Alternatives to pipelines are trucking and rail which will demand a huge increase in the available infrastructure, roads, tracks, transfer facilities, as well as increased production of diesel fuel – all of which means more need to outsource.
Oil was first discovered in the Bakken formation of the Williston Basin in 1951, near Tioga, ND, but it was considered “submarginal.” It has taken the intervening years of innovation and new technologies to develop it into the “significant economic center,” it is today, said Leuthold.
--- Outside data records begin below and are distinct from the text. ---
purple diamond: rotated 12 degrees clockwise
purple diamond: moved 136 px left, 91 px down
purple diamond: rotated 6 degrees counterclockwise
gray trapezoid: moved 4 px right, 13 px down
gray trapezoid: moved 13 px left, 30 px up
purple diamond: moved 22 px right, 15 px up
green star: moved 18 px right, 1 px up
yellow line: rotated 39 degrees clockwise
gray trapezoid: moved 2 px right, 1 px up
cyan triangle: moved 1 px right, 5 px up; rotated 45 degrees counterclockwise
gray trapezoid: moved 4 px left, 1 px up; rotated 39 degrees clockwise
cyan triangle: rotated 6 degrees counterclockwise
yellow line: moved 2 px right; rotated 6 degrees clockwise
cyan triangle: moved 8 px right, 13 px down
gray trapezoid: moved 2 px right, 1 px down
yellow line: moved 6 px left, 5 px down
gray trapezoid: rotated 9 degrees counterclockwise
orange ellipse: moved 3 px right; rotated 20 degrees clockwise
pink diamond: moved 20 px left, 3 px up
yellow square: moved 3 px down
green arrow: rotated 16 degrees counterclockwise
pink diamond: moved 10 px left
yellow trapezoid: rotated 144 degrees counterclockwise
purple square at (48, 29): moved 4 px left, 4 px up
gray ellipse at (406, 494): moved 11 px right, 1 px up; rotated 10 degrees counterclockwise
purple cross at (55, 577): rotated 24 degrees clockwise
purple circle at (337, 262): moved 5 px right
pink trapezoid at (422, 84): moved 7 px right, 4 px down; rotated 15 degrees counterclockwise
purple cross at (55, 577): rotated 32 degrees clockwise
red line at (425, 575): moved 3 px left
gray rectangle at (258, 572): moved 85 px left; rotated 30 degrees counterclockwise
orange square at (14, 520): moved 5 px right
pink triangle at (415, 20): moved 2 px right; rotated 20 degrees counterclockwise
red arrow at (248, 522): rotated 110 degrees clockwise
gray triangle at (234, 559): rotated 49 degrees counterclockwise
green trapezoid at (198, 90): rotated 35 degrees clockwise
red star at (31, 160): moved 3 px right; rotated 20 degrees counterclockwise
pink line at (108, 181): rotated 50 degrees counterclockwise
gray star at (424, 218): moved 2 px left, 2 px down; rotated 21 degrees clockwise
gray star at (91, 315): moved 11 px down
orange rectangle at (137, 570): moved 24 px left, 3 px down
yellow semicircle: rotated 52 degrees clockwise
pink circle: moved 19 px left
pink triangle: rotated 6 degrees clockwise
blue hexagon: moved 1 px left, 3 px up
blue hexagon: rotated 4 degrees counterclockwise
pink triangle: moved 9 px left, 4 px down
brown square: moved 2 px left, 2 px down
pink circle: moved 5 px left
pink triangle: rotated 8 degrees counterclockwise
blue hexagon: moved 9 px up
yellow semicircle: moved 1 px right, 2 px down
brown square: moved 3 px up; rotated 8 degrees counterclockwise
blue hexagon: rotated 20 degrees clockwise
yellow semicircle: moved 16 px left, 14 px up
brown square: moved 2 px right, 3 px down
Leuthold described the Bakken as “a big bowl of organics,” covering some 200,000 square miles, extending into Canada and into South Dakota, across much of North Dakota, and to some point in the middle of Montana – no one knows for sure yet how far westward the Bakken will continue to produce. The thickest part of the bowl is at the center, near Williston, where the geographical layer is about 120 to 150 feet thick.
There are actually three layers to the Bakken, the “upper,” a mid-”sandstone” layer, and a lower shale level. And, beneath that is the Three Forks Sanish, a formation that is only just beginning to be tapped, which some believe will be as significant as the Bakken. “Once it [the Bakken] is done,” said Leuthold, “they will come back and develop the Three Forks.”
As an indication of how much activity is actually going on in the Bakken, Leuthold explained that they used to place one well per platform spaced about every two miles. They are now placing as many as eight and the “hit rate” is almost 100 percent. “The hit rate has become so high, it’s just a matter of systematically gridding,” he said. It takes 35-40 days to develop a well, and costs between $8 million and $10 million.
This kind of certainty and success rate is why the play is unlike any other in history and bears no comparison.
The numbers change quickly, as knowledge and technology advances, noted Leuthold, saying that probably some of his information is already “outdated.”
Developing a well takes a million gallons of potable water and a million pounds of sand. The well can extend downward by as much as two miles. And, the technology and operators have such accuracy in running the line where they want to go, that even at that distance, two miles below the surface of the earth, they could hit the center of a basketball hoop, said Leuthold.
He recognized the controversy brewing regarding “fracing”—the process of setting off explosives that fracture the surrounding rock and then forces sand into the fissures to prop them open enough to allow the oil to drain from the surrounding rock. There are those who are very concerned about what is in the materials used.
Leuthold explained that 98 to 99 percent of it is potable water. The additives are lubricants which are used to make the water “slick” and thick enough that it will suspend the sand particles and propel them into the fissures. The additives are, for the most part, things “in your kitchen, under your sink,” said Leuthold. He also noted that the furthest down an aquifer extends is about 1500 feet, while the fracing is occurring at depths of 5,000 feet.
Getting all those materials, the sand and water, to the well site takes a thousand truckloads – a thousand going and a thousand coming. Hence the reason for all the truck traffic, the demand for drivers, and the impact on roads and infrastructure.
There are 205 rigs in operation in North Dakota, at present, and 17 in Montana.
In an effort to meet the need for workers in Williston, Leuthold said one sees signs such as that at Taco Bell which offered prospective employees $15 an hour plus a $500 signing bonus. Or another at Applebees, which said they had to temporarily close because their cook took a job as a truck driver.
The biggest problem is finding a place to live. Hundreds of people are indeed living out of their vehicles. One report said a couple hundred people are living in the Walmart parking lot.
The City of Williston is being forced into purchasing an apartment building so that they can hire the employees they need. Garages and basements are being subdivided and rented out at exorbitant rates.
And, the problem of meeting all that demand is a, sort of, “which came first the chicken or the egg” dilemma, said Leuthold.